Monday, August 8, 2016

Edith Wharton's Figurines

Edith Wharton's novels include The House of Mirth, Ethan Fromme, and the Pulitzer-winning The Age of Innocence. Her main topics, like Jane Austen and the Bronte sisters before her, were of women's status and the Catch-22 they faced: Since men controlled society, the only way to advance was to be (or at least act) dependent on men. For women who insisted on independence of thought and action, life was difficult and lonely.

(First, we should say that this is one of the prettiest melodies and arrangements Vega has ever composed. Perhaps it is meant to echo the music of Wharton's day.)

Like Vega's previous song on this album, "Pornographer's Dream," this song is about beauty and how it fades. This time, the price for the fading of beauty is examined, and what expenses, sacrifices, and costs people will endure to keep from paying that price.

The speaker examines some figurines that either once belonged to Wharton or which depict characters in her novels. They "still speak" to her with the stories they represent, and they both "play"... and "wrestle."

Another dichotomy appears in the next line: The characters had to weigh their "passions" and "prudences," in other words, being carefree or being practical. They also had to consider how much money they had, and how it could help them face (or not) their "fears."

"Her face and what it's worth to her/ In the passing of the years." So, like the woman in the nursery rhyme who admitted "my face is my fortune," she has to decide how much of her "finances" she is going to invest in her "face," since that is the asset that is worth the most (as opposed to, say, investments, real estate, etc., which women may not have been able to own).

The speaker likens a painted, made-up face to a "portrait come to life," but points out that instead of a canvas, this picture is supported by "vanity." But is that fair? Is it mere vanity that makes people slather on make-up and get facials and chemical peels?

No, the speaker admits: "In the struggle for survival/ Love is never blind." In the world of Wharton, men could not leave women; divorce was almost unheard of in the upper classes. But men could still cheat, giving time, offspring, and even their inheritance to younger, prettier mistresses. So staying pretty was vital for the social and economic "survival" of women. Did their husbands "love" them? Yes, but they also were not "blind." (Were the men themselves attractive? Well, with money, land, status, and power, "attractive" for men became a broader term.)

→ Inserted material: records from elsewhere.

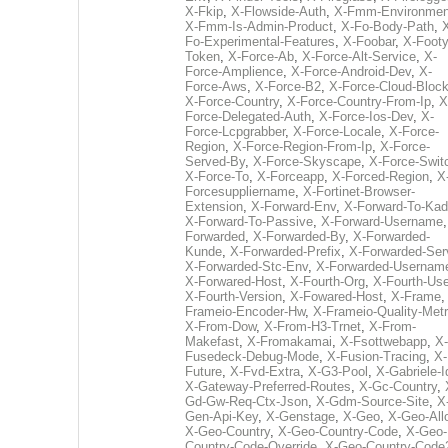
X-Fkip
,
X-Flowside-Auth
,
X-Fmm-Environmen
X-Fmm-Is-Admin-Product
,
X-Fo-Body-Path
,
Fo-Experimental-Features
,
X-Foobar
,
X-Footy
Token
,
X-Force-Ab
,
X-Force-Alt-Service
,
X-
Force-Amplience
,
X-Force-Android-Dev
,
X-
Force-Aws
,
X-Force-B2
,
X-Force-Cloud-Bloc
X-Force-Country
,
X-Force-Country-From-Ip
,
X
Force-Delegated-Auth
,
X-Force-Ios-Dev
,
X-
Force-Lcpgrabber
,
X-Force-Locale
,
X-Force-
Region
,
X-Force-Region-From-Ip
,
X-Force-
Served-By
,
X-Force-Skyscape
,
X-Force-Swit
X-Force-To
,
X-Forceapp
,
X-Forced-Region
,
X
Forcesuppliername
,
X-Fortinet-Browser-
Extension
,
X-Forward-Env
,
X-Forward-To-Kad
X-Forward-To-Passive
,
X-Forward-Username
Forwarded
,
X-Forwarded-By
,
X-Forwarded-
Kunde
,
X-Forwarded-Prefix
,
X-Forwarded-Ser
X-Forwarded-Stc-Env
,
X-Forwarded-Usernam
X-Forwared-Host
,
X-Fourth-Org
,
X-Fourth-Use
X-Fourth-Version
,
X-Fowared-Host
,
X-Frame
Frameio-Encoder-Hw
,
X-Frameio-Quality-Metr
X-From-Dow
,
X-From-H3-Trnet
,
X-From-
Makefast
,
X-Fromakamai
,
X-Fsottwebapp
,
X-
Fusedeck-Debug-Mode
,
X-Fusion-Tracing
,
X-
Future
,
X-Fvd-Extra
,
X-G3-Pool
,
X-Gabriele-I
X-Gateway-Preferred-Routes
,
X-Gc-Country
,
Gd-Gw-Req-Ctx-Json
,
X-Gdm-Source-Site
,
X
Gen-Api-Key
,
X-Genstage
,
X-Geo
,
X-Geo-All
X-Geo-Country
,
X-Geo-Country-Code
,
X-Geo-
Country-Code-Override
,
X-Geo-Country-Code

Anyway, that was 100 years ago! Women, as the cigarette ad assured us, have "come a long way, baby!"

Or have they? Well, let's ask Olivia. Who is she? She's the one "under anesthesia." She feels "her own beauty [is] not enough" and is looking to get it augmented with a "routine operation." Which will leave her "wit and wonder snuffed" under a chemical fog... and also under social pressure.

The next verses and choruses are exactly the same. Women still have to balance being passionate and prudent, while men get to just be passionate (prudent? Pff-- "boys will be boys"). Men still control the "finances"... and a woman still gets to face the "fear" of what losing her "face," her looks, will mean to her over time.

With Photoshopped images of physically impossible beauty to be compared to, women today are even more loudly told that "love is never blind."

The speaker concludes that we have not come that long a way, baby. Women still, she says, have their "wit and wonder snuffed." Women comedians, women scientists, women entrepreneurs, women creators of all kinds are still outnumbered and out-salaried by men.

"In our routine operations"-- simply going about the business and busy-ness of life-- "our own beauty [is] not enough." Still.